Data:
Start of Block

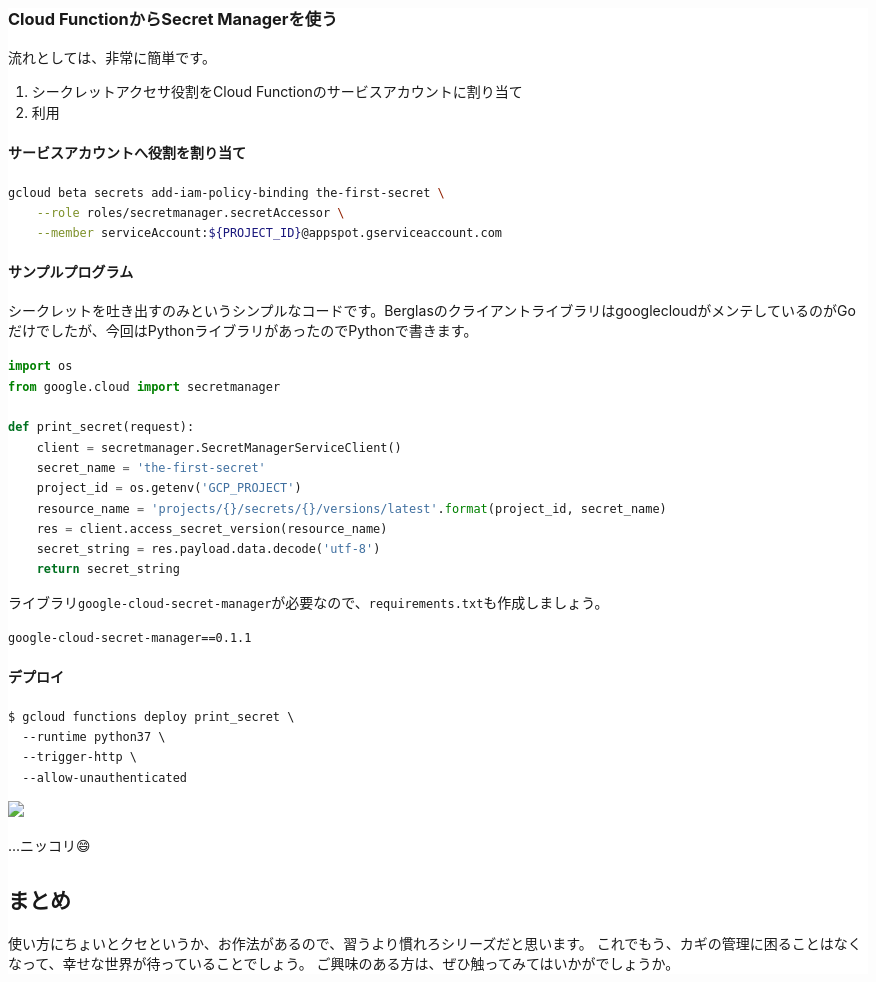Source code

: ### Cloud FunctionからSecret Managerを使う

流れとしては、非常に簡単です。

1. シークレットアクセサ役割をCloud Functionのサービスアカウントに割り当て
2. 利用

#### サービスアカウントへ役割を割り当て

```bash
gcloud beta secrets add-iam-policy-binding the-first-secret \
    --role roles/secretmanager.secretAccessor \
    --member serviceAccount:${PROJECT_ID}@appspot.gserviceaccount.com
```

#### サンプルプログラム

シークレットを吐き出すのみというシンプルなコードです。BerglasのクライアントライブラリはgooglecloudがメンテしているのがGoだけでしたが、今回はPythonライブラリがあったのでPythonで書きます。

```python main.py
import os
from google.cloud import secretmanager

def print_secret(request):
    client = secretmanager.SecretManagerServiceClient()
    secret_name = 'the-first-secret'
    project_id = os.getenv('GCP_PROJECT')
    resource_name = 'projects/{}/secrets/{}/versions/latest'.format(project_id, secret_name)
    res = client.access_secret_version(resource_name)
    secret_string = res.payload.data.decode('utf-8')
    return secret_string
```
ライブラリ`google-cloud-secret-manager`が必要なので、`requirements.txt`も作成しましょう。

```requirements.txt
google-cloud-secret-manager==0.1.1
```

#### デプロイ

```shell
$ gcloud functions deploy print_secret \
  --runtime python37 \
  --trigger-http \
  --allow-unauthenticated
```

<img src="/images/20200212/photo_20200212_06.png">

...ニッコリ😄


## まとめ

使い方にちょいとクセというか、お作法があるので、習うより慣れろシリーズだと思います。
これでもう、カギの管理に困ることはなくなって、幸せな世界が待っていることでしょう。
ご興味のある方は、ぜひ触ってみてはいかがでしょうか。
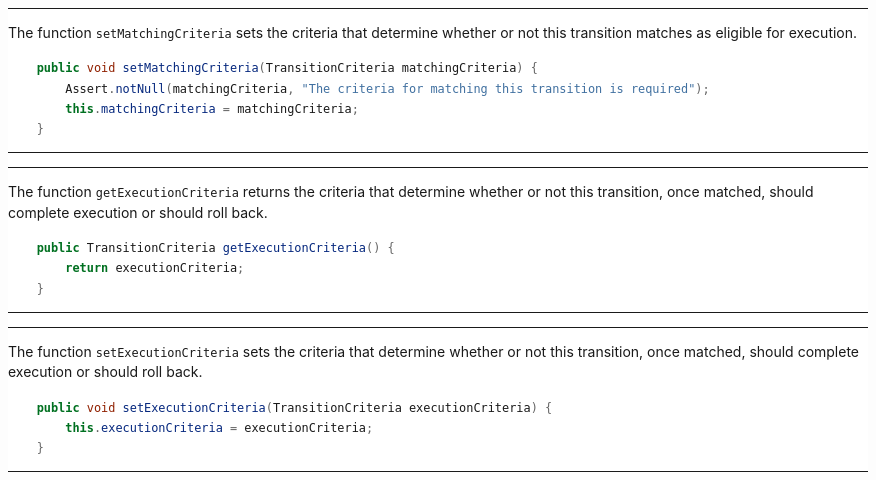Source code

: 
</SwmSnippet>

<SwmSnippet path="/spring-webflow/src/main/java/org/springframework/webflow/engine/Transition.java" line="139">

---

The function <SwmToken path="spring-webflow/src/main/java/org/springframework/webflow/engine/Transition.java" pos="139:5:5" line-data="	public void setMatchingCriteria(TransitionCriteria matchingCriteria) {">`setMatchingCriteria`</SwmToken> sets the criteria that determine whether or not this transition matches as eligible for execution.

```java
	public void setMatchingCriteria(TransitionCriteria matchingCriteria) {
		Assert.notNull(matchingCriteria, "The criteria for matching this transition is required");
		this.matchingCriteria = matchingCriteria;
	}
```

---

</SwmSnippet>

<SwmSnippet path="/spring-webflow/src/main/java/org/springframework/webflow/engine/Transition.java" line="149">

---

The function <SwmToken path="spring-webflow/src/main/java/org/springframework/webflow/engine/Transition.java" pos="149:5:5" line-data="	public TransitionCriteria getExecutionCriteria() {">`getExecutionCriteria`</SwmToken> returns the criteria that determine whether or not this transition, once matched, should complete execution or should roll back.

```java
	public TransitionCriteria getExecutionCriteria() {
		return executionCriteria;
	}
```

---

</SwmSnippet>

<SwmSnippet path="/spring-webflow/src/main/java/org/springframework/webflow/engine/Transition.java" line="158">

---

The function <SwmToken path="spring-webflow/src/main/java/org/springframework/webflow/engine/Transition.java" pos="158:5:5" line-data="	public void setExecutionCriteria(TransitionCriteria executionCriteria) {">`setExecutionCriteria`</SwmToken> sets the criteria that determine whether or not this transition, once matched, should complete execution or should roll back.

```java
	public void setExecutionCriteria(TransitionCriteria executionCriteria) {
		this.executionCriteria = executionCriteria;
	}
```

---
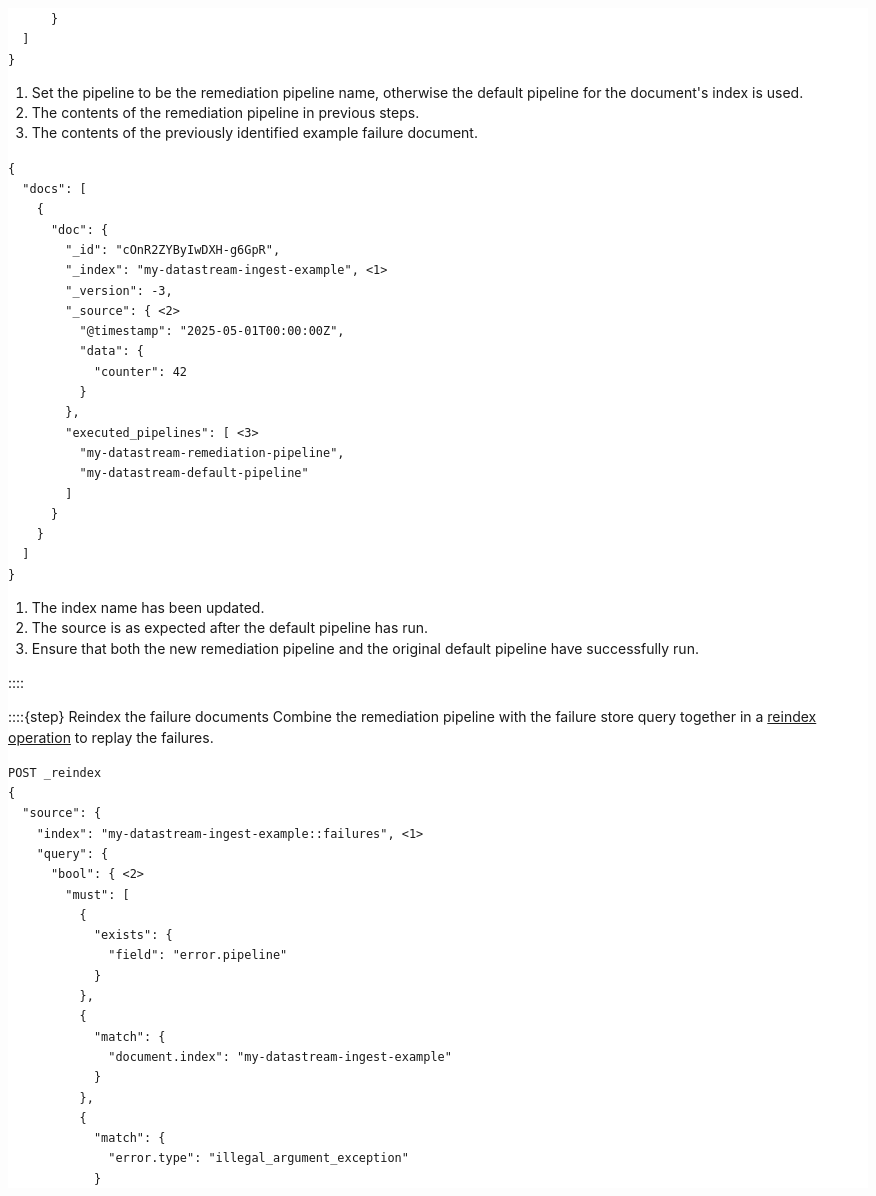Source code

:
 ```console
      }
  ]
}
```
1. Set the pipeline to be the remediation pipeline name, otherwise the default pipeline for the document's index is used.
2. The contents of the remediation pipeline in previous steps.
3. The contents of the previously identified example failure document.

```console-result
{
  "docs": [
    {
      "doc": {
        "_id": "cOnR2ZYByIwDXH-g6GpR",
        "_index": "my-datastream-ingest-example", <1>
        "_version": -3,
        "_source": { <2>
          "@timestamp": "2025-05-01T00:00:00Z",
          "data": {
            "counter": 42
          }
        },
        "executed_pipelines": [ <3>
          "my-datastream-remediation-pipeline",
          "my-datastream-default-pipeline"
        ]
      }
    }
  ]
}
```
1. The index name has been updated.
2. The source is as expected after the default pipeline has run.
3. Ensure that both the new remediation pipeline and the original default pipeline have successfully run.

::::

::::{step} Reindex the failure documents
Combine the remediation pipeline with the failure store query together in a [reindex operation](https://www.elastic.co/docs/api/doc/elasticsearch/operation/operation-reindex) to replay the failures.

```console
POST _reindex
{
  "source": {
    "index": "my-datastream-ingest-example::failures", <1>
    "query": {
      "bool": { <2>
        "must": [
          {
            "exists": {
              "field": "error.pipeline"
            }
          },
          {
            "match": {
              "document.index": "my-datastream-ingest-example"
            }
          },
          {
            "match": {
              "error.type": "illegal_argument_exception"
            }
```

End of Block

Brief: This exercise needs every entry retyped exactly, with the pictures removed.

Finished task:
Source code

: ### Cloud FunctionからSecret Managerを使う

流れとしては、非常に簡単です。

1. シークレットアクセサ役割をCloud Functionのサービスアカウントに割り当て
2. 利用

#### サービスアカウントへ役割を割り当て

```bash
gcloud beta secrets add-iam-policy-binding the-first-secret \
    --role roles/secretmanager.secretAccessor \
    --member serviceAccount:${PROJECT_ID}@appspot.gserviceaccount.com
```

#### サンプルプログラム

シークレットを吐き出すのみというシンプルなコードです。BerglasのクライアントライブラリはgooglecloudがメンテしているのがGoだけでしたが、今回はPythonライブラリがあったのでPythonで書きます。

```python main.py
import os
from google.cloud import secretmanager

def print_secret(request):
    client = secretmanager.SecretManagerServiceClient()
    secret_name = 'the-first-secret'
    project_id = os.getenv('GCP_PROJECT')
    resource_name = 'projects/{}/secrets/{}/versions/latest'.format(project_id, secret_name)
    res = client.access_secret_version(resource_name)
    secret_string = res.payload.data.decode('utf-8')
    return secret_string
```
ライブラリ`google-cloud-secret-manager`が必要なので、`requirements.txt`も作成しましょう。

```requirements.txt
google-cloud-secret-manager==0.1.1
```

#### デプロイ

```shell
$ gcloud functions deploy print_secret \
  --runtime python37 \
  --trigger-http \
  --allow-unauthenticated
```

<img src="/images/20200212/photo_20200212_06.png">

...ニッコリ😄


## まとめ

使い方にちょいとクセというか、お作法があるので、習うより慣れろシリーズだと思います。
これでもう、カギの管理に困ることはなくなって、幸せな世界が待っていることでしょう。
ご興味のある方は、ぜひ触ってみてはいかがでしょうか。
Source code

: 
</SwmSnippet>

<SwmSnippet path="/spring-webflow/src/main/java/org/springframework/webflow/engine/Transition.java" line="139">

---

The function <SwmToken path="spring-webflow/src/main/java/org/springframework/webflow/engine/Transition.java" pos="139:5:5" line-data="	public void setMatchingCriteria(TransitionCriteria matchingCriteria) {">`setMatchingCriteria`</SwmToken> sets the criteria that determine whether or not this transition matches as eligible for execution.

```java
	public void setMatchingCriteria(TransitionCriteria matchingCriteria) {
		Assert.notNull(matchingCriteria, "The criteria for matching this transition is required");
		this.matchingCriteria = matchingCriteria;
	}
```

---

</SwmSnippet>

<SwmSnippet path="/spring-webflow/src/main/java/org/springframework/webflow/engine/Transition.java" line="149">

---

The function <SwmToken path="spring-webflow/src/main/java/org/springframework/webflow/engine/Transition.java" pos="149:5:5" line-data="	public TransitionCriteria getExecutionCriteria() {">`getExecutionCriteria`</SwmToken> returns the criteria that determine whether or not this transition, once matched, should complete execution or should roll back.

```java
	public TransitionCriteria getExecutionCriteria() {
		return executionCriteria;
	}
```

---

</SwmSnippet>

<SwmSnippet path="/spring-webflow/src/main/java/org/springframework/webflow/engine/Transition.java" line="158">

---

The function <SwmToken path="spring-webflow/src/main/java/org/springframework/webflow/engine/Transition.java" pos="158:5:5" line-data="	public void setExecutionCriteria(TransitionCriteria executionCriteria) {">`setExecutionCriteria`</SwmToken> sets the criteria that determine whether or not this transition, once matched, should complete execution or should roll back.

```java
	public void setExecutionCriteria(TransitionCriteria executionCriteria) {
		this.executionCriteria = executionCriteria;
	}
```

---
Source code

:
 ```console
      }
  ]
}
```
1. Set the pipeline to be the remediation pipeline name, otherwise the default pipeline for the document's index is used.
2. The contents of the remediation pipeline in previous steps.
3. The contents of the previously identified example failure document.

```console-result
{
  "docs": [
    {
      "doc": {
        "_id": "cOnR2ZYByIwDXH-g6GpR",
        "_index": "my-datastream-ingest-example", <1>
        "_version": -3,
        "_source": { <2>
          "@timestamp": "2025-05-01T00:00:00Z",
          "data": {
            "counter": 42
          }
        },
        "executed_pipelines": [ <3>
          "my-datastream-remediation-pipeline",
          "my-datastream-default-pipeline"
        ]
      }
    }
  ]
}
```
1. The index name has been updated.
2. The source is as expected after the default pipeline has run.
3. Ensure that both the new remediation pipeline and the original default pipeline have successfully run.

::::

::::{step} Reindex the failure documents
Combine the remediation pipeline with the failure store query together in a [reindex operation](https://www.elastic.co/docs/api/doc/elasticsearch/operation/operation-reindex) to replay the failures.

```console
POST _reindex
{
  "source": {
    "index": "my-datastream-ingest-example::failures", <1>
    "query": {
      "bool": { <2>
        "must": [
          {
            "exists": {
              "field": "error.pipeline"
            }
          },
          {
            "match": {
              "document.index": "my-datastream-ingest-example"
            }
          },
          {
            "match": {
              "error.type": "illegal_argument_exception"
            }
```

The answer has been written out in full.